** Exercise materials **

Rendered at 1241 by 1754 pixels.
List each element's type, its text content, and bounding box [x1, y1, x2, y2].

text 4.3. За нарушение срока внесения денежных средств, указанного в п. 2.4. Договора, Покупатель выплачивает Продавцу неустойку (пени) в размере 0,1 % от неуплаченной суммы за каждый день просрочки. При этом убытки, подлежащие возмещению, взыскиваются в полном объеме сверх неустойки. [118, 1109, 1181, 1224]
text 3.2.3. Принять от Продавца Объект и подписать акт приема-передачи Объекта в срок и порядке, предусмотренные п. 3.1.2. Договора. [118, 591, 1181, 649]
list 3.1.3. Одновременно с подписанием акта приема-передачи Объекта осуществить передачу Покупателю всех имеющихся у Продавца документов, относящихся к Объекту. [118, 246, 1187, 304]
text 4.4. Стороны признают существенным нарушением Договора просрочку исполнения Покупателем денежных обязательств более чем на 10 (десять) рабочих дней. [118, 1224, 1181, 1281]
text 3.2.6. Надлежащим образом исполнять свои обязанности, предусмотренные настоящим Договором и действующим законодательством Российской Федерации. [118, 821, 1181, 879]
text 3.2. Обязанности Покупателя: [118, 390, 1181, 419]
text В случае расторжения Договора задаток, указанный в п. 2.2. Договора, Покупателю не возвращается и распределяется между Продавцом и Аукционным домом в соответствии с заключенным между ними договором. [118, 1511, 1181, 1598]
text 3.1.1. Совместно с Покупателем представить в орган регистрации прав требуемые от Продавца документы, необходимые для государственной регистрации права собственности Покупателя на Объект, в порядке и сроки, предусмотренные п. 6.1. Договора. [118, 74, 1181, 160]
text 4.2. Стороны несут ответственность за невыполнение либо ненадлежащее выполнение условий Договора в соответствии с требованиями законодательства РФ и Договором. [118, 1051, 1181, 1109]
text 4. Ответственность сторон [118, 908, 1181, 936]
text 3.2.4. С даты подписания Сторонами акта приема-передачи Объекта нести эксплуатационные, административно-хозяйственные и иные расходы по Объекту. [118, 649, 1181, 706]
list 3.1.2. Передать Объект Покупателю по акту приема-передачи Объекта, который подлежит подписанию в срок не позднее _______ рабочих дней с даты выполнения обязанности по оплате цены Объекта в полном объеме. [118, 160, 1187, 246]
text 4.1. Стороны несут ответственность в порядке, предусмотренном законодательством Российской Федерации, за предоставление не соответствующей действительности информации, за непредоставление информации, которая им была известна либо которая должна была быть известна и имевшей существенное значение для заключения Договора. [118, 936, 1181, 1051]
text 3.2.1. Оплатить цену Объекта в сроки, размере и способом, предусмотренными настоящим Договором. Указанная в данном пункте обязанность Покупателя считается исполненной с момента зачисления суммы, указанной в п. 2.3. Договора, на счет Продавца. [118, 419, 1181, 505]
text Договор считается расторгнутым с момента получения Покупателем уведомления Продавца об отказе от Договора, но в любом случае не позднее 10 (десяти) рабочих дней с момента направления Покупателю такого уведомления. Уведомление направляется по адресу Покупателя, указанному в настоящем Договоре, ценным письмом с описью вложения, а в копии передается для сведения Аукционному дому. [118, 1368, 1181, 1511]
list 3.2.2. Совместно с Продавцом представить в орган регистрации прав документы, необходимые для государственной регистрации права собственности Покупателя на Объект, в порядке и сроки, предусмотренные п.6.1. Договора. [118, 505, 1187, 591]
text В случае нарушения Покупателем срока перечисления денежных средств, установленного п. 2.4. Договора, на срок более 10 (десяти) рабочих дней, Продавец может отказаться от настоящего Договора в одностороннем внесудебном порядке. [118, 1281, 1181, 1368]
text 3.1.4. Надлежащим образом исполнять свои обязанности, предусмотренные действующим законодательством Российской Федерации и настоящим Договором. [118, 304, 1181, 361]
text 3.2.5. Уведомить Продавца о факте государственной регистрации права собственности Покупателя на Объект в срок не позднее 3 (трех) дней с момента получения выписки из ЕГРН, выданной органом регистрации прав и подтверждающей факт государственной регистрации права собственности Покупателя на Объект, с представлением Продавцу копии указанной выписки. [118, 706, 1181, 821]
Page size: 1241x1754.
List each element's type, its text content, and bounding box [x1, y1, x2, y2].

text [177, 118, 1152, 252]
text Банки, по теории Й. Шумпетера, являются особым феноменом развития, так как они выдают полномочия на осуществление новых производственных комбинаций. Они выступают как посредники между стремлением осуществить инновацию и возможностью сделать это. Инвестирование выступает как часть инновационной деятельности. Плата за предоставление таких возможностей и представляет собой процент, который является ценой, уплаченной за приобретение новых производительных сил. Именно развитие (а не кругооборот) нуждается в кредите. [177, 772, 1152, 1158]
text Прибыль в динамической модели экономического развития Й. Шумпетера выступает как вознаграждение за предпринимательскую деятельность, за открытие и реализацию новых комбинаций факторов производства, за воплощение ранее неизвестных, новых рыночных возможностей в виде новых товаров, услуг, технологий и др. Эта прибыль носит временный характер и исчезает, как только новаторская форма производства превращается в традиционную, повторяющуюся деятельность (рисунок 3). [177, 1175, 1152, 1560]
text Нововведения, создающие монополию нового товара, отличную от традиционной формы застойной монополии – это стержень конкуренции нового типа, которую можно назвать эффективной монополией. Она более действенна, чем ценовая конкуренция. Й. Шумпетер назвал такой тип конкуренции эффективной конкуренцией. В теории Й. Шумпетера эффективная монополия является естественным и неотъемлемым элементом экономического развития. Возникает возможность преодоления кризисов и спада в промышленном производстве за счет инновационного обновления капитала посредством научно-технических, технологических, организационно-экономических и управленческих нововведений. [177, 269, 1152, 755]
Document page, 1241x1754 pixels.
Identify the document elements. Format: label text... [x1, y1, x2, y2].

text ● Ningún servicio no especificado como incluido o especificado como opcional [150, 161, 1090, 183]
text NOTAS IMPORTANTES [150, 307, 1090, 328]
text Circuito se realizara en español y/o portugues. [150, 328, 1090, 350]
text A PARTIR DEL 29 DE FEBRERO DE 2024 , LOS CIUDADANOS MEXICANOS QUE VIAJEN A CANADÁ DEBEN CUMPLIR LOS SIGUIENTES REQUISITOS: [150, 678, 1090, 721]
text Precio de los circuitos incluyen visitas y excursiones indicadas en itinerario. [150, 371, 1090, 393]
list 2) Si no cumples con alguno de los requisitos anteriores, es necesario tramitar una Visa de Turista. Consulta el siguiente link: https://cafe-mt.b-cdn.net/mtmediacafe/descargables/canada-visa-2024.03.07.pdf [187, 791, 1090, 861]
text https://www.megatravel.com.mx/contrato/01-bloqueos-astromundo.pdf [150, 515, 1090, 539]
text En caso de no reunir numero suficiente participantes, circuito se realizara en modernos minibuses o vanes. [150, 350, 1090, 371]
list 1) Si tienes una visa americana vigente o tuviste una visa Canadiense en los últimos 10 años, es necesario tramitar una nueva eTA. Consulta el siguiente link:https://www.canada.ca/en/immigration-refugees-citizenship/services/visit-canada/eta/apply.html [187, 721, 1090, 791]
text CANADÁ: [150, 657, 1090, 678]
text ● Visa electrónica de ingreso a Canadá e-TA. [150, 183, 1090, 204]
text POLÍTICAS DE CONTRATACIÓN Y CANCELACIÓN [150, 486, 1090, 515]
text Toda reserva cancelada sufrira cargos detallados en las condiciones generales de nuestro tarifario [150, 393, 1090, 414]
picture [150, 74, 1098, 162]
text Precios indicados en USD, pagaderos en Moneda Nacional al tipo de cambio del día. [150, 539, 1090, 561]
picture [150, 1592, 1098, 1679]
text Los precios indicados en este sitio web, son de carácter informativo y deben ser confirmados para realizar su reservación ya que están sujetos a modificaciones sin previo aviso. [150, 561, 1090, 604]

** Problem requirements **
Your answer should be the records themselves, returned word for word.

** Answer for the task **
Rendered at 1241 by 1754 pixels.
List each element's type, its text content, and bounding box [x1, y1, x2, y2].

text 4.3. За нарушение срока внесения денежных средств, указанного в п. 2.4. Договора, Покупатель выплачивает Продавцу неустойку (пени) в размере 0,1 % от неуплаченной суммы за каждый день просрочки. При этом убытки, подлежащие возмещению, взыскиваются в полном объеме сверх неустойки. [118, 1109, 1181, 1224]
text 3.2.3. Принять от Продавца Объект и подписать акт приема-передачи Объекта в срок и порядке, предусмотренные п. 3.1.2. Договора. [118, 591, 1181, 649]
list 3.1.3. Одновременно с подписанием акта приема-передачи Объекта осуществить передачу Покупателю всех имеющихся у Продавца документов, относящихся к Объекту. [118, 246, 1187, 304]
text 4.4. Стороны признают существенным нарушением Договора просрочку исполнения Покупателем денежных обязательств более чем на 10 (десять) рабочих дней. [118, 1224, 1181, 1281]
text 3.2.6. Надлежащим образом исполнять свои обязанности, предусмотренные настоящим Договором и действующим законодательством Российской Федерации. [118, 821, 1181, 879]
text 3.2. Обязанности Покупателя: [118, 390, 1181, 419]
text В случае расторжения Договора задаток, указанный в п. 2.2. Договора, Покупателю не возвращается и распределяется между Продавцом и Аукционным домом в соответствии с заключенным между ними договором. [118, 1511, 1181, 1598]
text 3.1.1. Совместно с Покупателем представить в орган регистрации прав требуемые от Продавца документы, необходимые для государственной регистрации права собственности Покупателя на Объект, в порядке и сроки, предусмотренные п. 6.1. Договора. [118, 74, 1181, 160]
text 4.2. Стороны несут ответственность за невыполнение либо ненадлежащее выполнение условий Договора в соответствии с требованиями законодательства РФ и Договором. [118, 1051, 1181, 1109]
text 4. Ответственность сторон [118, 908, 1181, 936]
text 3.2.4. С даты подписания Сторонами акта приема-передачи Объекта нести эксплуатационные, административно-хозяйственные и иные расходы по Объекту. [118, 649, 1181, 706]
list 3.1.2. Передать Объект Покупателю по акту приема-передачи Объекта, который подлежит подписанию в срок не позднее _______ рабочих дней с даты выполнения обязанности по оплате цены Объекта в полном объеме. [118, 160, 1187, 246]
text 4.1. Стороны несут ответственность в порядке, предусмотренном законодательством Российской Федерации, за предоставление не соответствующей действительности информации, за непредоставление информации, которая им была известна либо которая должна была быть известна и имевшей существенное значение для заключения Договора. [118, 936, 1181, 1051]
text 3.2.1. Оплатить цену Объекта в сроки, размере и способом, предусмотренными настоящим Договором. Указанная в данном пункте обязанность Покупателя считается исполненной с момента зачисления суммы, указанной в п. 2.3. Договора, на счет Продавца. [118, 419, 1181, 505]
text Договор считается расторгнутым с момента получения Покупателем уведомления Продавца об отказе от Договора, но в любом случае не позднее 10 (десяти) рабочих дней с момента направления Покупателю такого уведомления. Уведомление направляется по адресу Покупателя, указанному в настоящем Договоре, ценным письмом с описью вложения, а в копии передается для сведения Аукционному дому. [118, 1368, 1181, 1511]
list 3.2.2. Совместно с Продавцом представить в орган регистрации прав документы, необходимые для государственной регистрации права собственности Покупателя на Объект, в порядке и сроки, предусмотренные п.6.1. Договора. [118, 505, 1187, 591]
text В случае нарушения Покупателем срока перечисления денежных средств, установленного п. 2.4. Договора, на срок более 10 (десяти) рабочих дней, Продавец может отказаться от настоящего Договора в одностороннем внесудебном порядке. [118, 1281, 1181, 1368]
text 3.1.4. Надлежащим образом исполнять свои обязанности, предусмотренные действующим законодательством Российской Федерации и настоящим Договором. [118, 304, 1181, 361]
text 3.2.5. Уведомить Продавца о факте государственной регистрации права собственности Покупателя на Объект в срок не позднее 3 (трех) дней с момента получения выписки из ЕГРН, выданной органом регистрации прав и подтверждающей факт государственной регистрации права собственности Покупателя на Объект, с представлением Продавцу копии указанной выписки. [118, 706, 1181, 821]
Page size: 1241x1754.
List each element's type, its text content, and bounding box [x1, y1, x2, y2].

text [177, 118, 1152, 252]
text Банки, по теории Й. Шумпетера, являются особым феноменом развития, так как они выдают полномочия на осуществление новых производственных комбинаций. Они выступают как посредники между стремлением осуществить инновацию и возможностью сделать это. Инвестирование выступает как часть инновационной деятельности. Плата за предоставление таких возможностей и представляет собой процент, который является ценой, уплаченной за приобретение новых производительных сил. Именно развитие (а не кругооборот) нуждается в кредите. [177, 772, 1152, 1158]
text Прибыль в динамической модели экономического развития Й. Шумпетера выступает как вознаграждение за предпринимательскую деятельность, за открытие и реализацию новых комбинаций факторов производства, за воплощение ранее неизвестных, новых рыночных возможностей в виде новых товаров, услуг, технологий и др. Эта прибыль носит временный характер и исчезает, как только новаторская форма производства превращается в традиционную, повторяющуюся деятельность (рисунок 3). [177, 1175, 1152, 1560]
text Нововведения, создающие монополию нового товара, отличную от традиционной формы застойной монополии – это стержень конкуренции нового типа, которую можно назвать эффективной монополией. Она более действенна, чем ценовая конкуренция. Й. Шумпетер назвал такой тип конкуренции эффективной конкуренцией. В теории Й. Шумпетера эффективная монополия является естественным и неотъемлемым элементом экономического развития. Возникает возможность преодоления кризисов и спада в промышленном производстве за счет инновационного обновления капитала посредством научно-технических, технологических, организационно-экономических и управленческих нововведений. [177, 269, 1152, 755]
Document page, 1241x1754 pixels.
Identify the document elements. Format: label text... [x1, y1, x2, y2].

text ● Ningún servicio no especificado como incluido o especificado como opcional [150, 161, 1090, 183]
text NOTAS IMPORTANTES [150, 307, 1090, 328]
text Circuito se realizara en español y/o portugues. [150, 328, 1090, 350]
text A PARTIR DEL 29 DE FEBRERO DE 2024 , LOS CIUDADANOS MEXICANOS QUE VIAJEN A CANADÁ DEBEN CUMPLIR LOS SIGUIENTES REQUISITOS: [150, 678, 1090, 721]
text Precio de los circuitos incluyen visitas y excursiones indicadas en itinerario. [150, 371, 1090, 393]
list 2) Si no cumples con alguno de los requisitos anteriores, es necesario tramitar una Visa de Turista. Consulta el siguiente link: https://cafe-mt.b-cdn.net/mtmediacafe/descargables/canada-visa-2024.03.07.pdf [187, 791, 1090, 861]
text https://www.megatravel.com.mx/contrato/01-bloqueos-astromundo.pdf [150, 515, 1090, 539]
text En caso de no reunir numero suficiente participantes, circuito se realizara en modernos minibuses o vanes. [150, 350, 1090, 371]
list 1) Si tienes una visa americana vigente o tuviste una visa Canadiense en los últimos 10 años, es necesario tramitar una nueva eTA. Consulta el siguiente link:https://www.canada.ca/en/immigration-refugees-citizenship/services/visit-canada/eta/apply.html [187, 721, 1090, 791]
text CANADÁ: [150, 657, 1090, 678]
text ● Visa electrónica de ingreso a Canadá e-TA. [150, 183, 1090, 204]
text POLÍTICAS DE CONTRATACIÓN Y CANCELACIÓN [150, 486, 1090, 515]
text Toda reserva cancelada sufrira cargos detallados en las condiciones generales de nuestro tarifario [150, 393, 1090, 414]
picture [150, 74, 1098, 162]
text Precios indicados en USD, pagaderos en Moneda Nacional al tipo de cambio del día. [150, 539, 1090, 561]
picture [150, 1592, 1098, 1679]
text Los precios indicados en este sitio web, son de carácter informativo y deben ser confirmados para realizar su reservación ya que están sujetos a modificaciones sin previo aviso. [150, 561, 1090, 604]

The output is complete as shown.